É uma narrativa de ritmo bem deliberado, com muitos momentos de silêncio e bem focada na dinâmica desses três personagens. Por essa descrição poderia até soar como um filme parado, em que nada acontece, mas a verdade é que a trinca de atores tem muito a dizer mesmo em silêncio, com seus olhares, corpos e movimentos comunicando muito dos estados de ânimo dessas pessoas. É também um filme que foge da maioria dos clichês e desenvolvimentos típicos de histórias sobre triângulos amorosos para produzir uma reflexão bastante madura sobre relações afetivas, histórias pessoais e as complexas nuances do amor.
Desde a primeira vez em que conversa com Hae Sung via Skype, a performance de Greta Lee evidencia como Nora fica radiante ao vê-lo e como a conexão entre os dois, apesar de terem ficado uma década sem se falar, é instantânea e intensa. Ao mesmo tempo, Lee nos deixa perceber um senso de deslocamento em Nora, como se a personagem sentisse que Hae Sung não “cabe” em sua nova vida, como se seu estilo de vida propriamente nova-iorquino já não se encaixasse com a vida coreana de Hae Sung. É algo que Nora conversa depois com o marido, que falar com Sung a faz sentir mais coreana e menos coreana ao mesmo tempo. Porque ele a lembra de quem ela um dia foi e do que ela deixou para trás e também porque ele espera dela algo que ela não é mais.
Do mesmo modo, apesar de Arthur falar de modo bem tranquilo que Nora deveria encontra Hae Sung quando ele chegasse e brincar dizendo que a esposa tem com o antigo amigo uma história de amor mais interessante que o casamento deles, (se conheceram em uma residência artística, foram morar juntos pra economizar e casaram para facilitar o Green Card dela) há uma ponta de tristeza e receio na fala dele, como se uma parte de si temesse de fato perder a esposa. Isso fica visível no modo como o corpo de Arthur balança ao ver Hae Sung em sua casa pela primeira vez, é um momento bem breve, mas que mostra o impacto (e a tentativa de Arthur em conter seu sentimento) de que é tudo bem real, que Hae Sung é um homem atraente que gosta de sua esposa e de quem sua esposa gosta.
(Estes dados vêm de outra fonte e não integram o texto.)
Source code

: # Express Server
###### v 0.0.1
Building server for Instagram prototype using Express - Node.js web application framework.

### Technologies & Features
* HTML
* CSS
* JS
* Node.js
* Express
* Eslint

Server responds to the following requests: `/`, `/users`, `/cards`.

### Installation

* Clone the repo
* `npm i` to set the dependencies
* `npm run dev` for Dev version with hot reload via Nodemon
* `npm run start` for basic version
John Magaro nos permite perceber toda a melancolia que há em Arthur apesar dele sempre se manter amigável e sincero com Hae Sung, entendendo o que há entre ele e Nora apesar de claramente se sentir deslocado entre os dois e perceber que eles têm uma conexão que ele próprio nunca terá com ela simplesmente porque Hae Sung a conheceu em um lugar e momento muito diferente da vida dela. Por mais que Arthur arranhe algumas palavras em coreano, aprecie a cozinha e cultura do país ou tenha uma boa relação com os sogros, ele nunca irá suprir essa faceta de Nora em relação a sua herança cultural como Hae Sung supre e Arthur sabe disso, ele sabe que não pode competir com isso e nem tenta.
Esse senso de deslocamento de Arthur é explicitado pelas escolhas de enquadramento na cena em que os três vão a um bar e Nora começa a conversar em coreano com Hae Sung. Se o plano começa aberto, enquadrando os três personagens, embora colocando Arthur ao lado de Hae Sung e Nora, já mostrando que ele está a margem da conversa, a cena logo corta para um plano mais fechado enquadrando apenas Hae Sung e Nora, com Arthur praticamente invisível, ocasionalmente aparecendo no fundo do quadro, literal e metaforicamente escanteado. É como se naquele momento, quando Nora conversasse com Hae Sung, apenas ele existisse e o universo compreendesse apenas aqueles dois. Na verdade, durante todo o segmento em que os três saem juntos, Nora sempre é filmada ao lado de Hae Sung, com Arthur ficando ao fundo ou do outro lado da mesa, como se ele, não Hae Sung, fosse o elemento externo daquela dinâmica.
Ainda assim, durante toda a longa conversa com Hae Sung em que eles ponderam em coreano, longe do entendimento de Arthur, sobre o que poderiam ter sido, ambos aos poucos se dão conta do que eles tem é exatamente isso: um passado, não um presente. Uma conexão que sempre terão, um afeto que sempre existirá, uma atração que os impele ao outro, mas é algo construído em cima de quem foram, não de quem são. É uma conexão de uma vida passada que não tem substância suficiente para se concretizar no presente. É daí, provavelmente, que deriva o choro de Nora ao final, amparada por Arthur. Da dor de mais uma vez deixar uma parte de si, reconhecendo que isso não tem volta e que ela e Hae Sung jamais retornarão ao ponto em que se separaram, ao mesmo tempo em que reconhece que esse sentimento sempre irá existir e que sempre carregará essas experiências consigo por mais que seu presente a coloque em outro caminho.
Com uma condução cuidadosa da diretora Celine Song e
excelentes performances de seu trio principal, Vidas Passadas é uma ponderação madura sobre as complexidades das
relações afetivas, de como mudamos ao longo da vida, mas permanecemos
indelevelmente conectados ao que deixamos pelo caminho.